===== Given text
Cell cultures. The human primary fibroblasts and huntingtin-inducible cells were cultured in 5% CO2 at, respectively, 37°C and 33°C in DMEM, supplemented as described previously (Rigamonti et al., 2000; Sipione et al., 2002), unless otherwise specified. Only one control fibroblast cell line was used, because, as reported previously (Corsini et al., 1991), cholesterol biosynthetic pathway parameters are well characterized and similar in multiple fibroblast cell lines. We tested 10 other control lines in the past, and the individual experiments have shown the same production of de novo cholesterol after lipoprotein-deprived serum (LPDS) exposure. The well characterized fibroblast control cell line, namely PF in Corsini et al. (1991), was used. Fibroblast HD cell lines were obtained according to standard procedures from symptomatic Italian HD patients and were provided by Prof. S. Di Donato (Carlo Besta Neurological Institute) and by Prof. M. Racchi (University of Pavia). LPDS was prepared as described previously (Corsini et al., 1986) and was used in the experiments evaluating cholesterol biosynthesis. Lipid-deprived serum was prepared as described previously (Hannah et al., 2001).

Evaluation of cholesterol biosynthesis in HD cells. Cultured human fibroblasts were incubated under normal growth conditions (with medium plus 10% FCS) or lipid-deprived conditions (medium plus 10% LPDS) on Barloword Scientific (Stone, UK) cell culture-treated plates. Cholesterol synthesis was measured by incorporating radioactive acetate into cellular sterols (Brown et al., 1978; Corsini et al., 1987) (supplemental material, available at www.jneurosci.org). Triplicate samples of each cell clone were tested in two independent experiments.

Measurement of total cholesterol in tissues and cells. To measure total cholesterol levels in tissue, the animals were perfused with saline, their brains were dissected, and the striatum and cortex were isolated. The lipid fraction was isolated by means of solvent extraction (supplemental material, available at www.jneurosci.org), and total cholesterol was assayed using the Cholesterol kit (Clonital, Lombardia, Italy) according to the instructions of the manufacturer and normalized by tissue weight and protein concentration, which was assayed using a BCA protein assay kit (Pierce, Rockford, IL). An adapted procedure was followed to evaluate cholesterol concentrations in cell cultures (supplemental material, available at www.jneurosci.org).
==========
===== Extracted information
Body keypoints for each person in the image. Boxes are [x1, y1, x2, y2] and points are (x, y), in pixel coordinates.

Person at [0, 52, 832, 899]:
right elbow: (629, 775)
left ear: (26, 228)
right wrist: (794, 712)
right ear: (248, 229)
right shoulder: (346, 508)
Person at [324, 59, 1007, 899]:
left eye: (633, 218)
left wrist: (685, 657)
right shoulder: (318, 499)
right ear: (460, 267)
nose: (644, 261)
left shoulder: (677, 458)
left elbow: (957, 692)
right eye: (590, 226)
==========
Try it:
Answer these questions using the methods text:
(a) At what temperature were the huntingtin-inducible cells cultured?
(b) In how many independent experiments were triplicate samples of each cell clone tested?
(c) What kit was used to assay protein concentration?
The records have no connection to the text.

Answer box:
(a) 33°C
(b) Two
(c) A BCA protein assay kit (Pierce, Rockford, IL)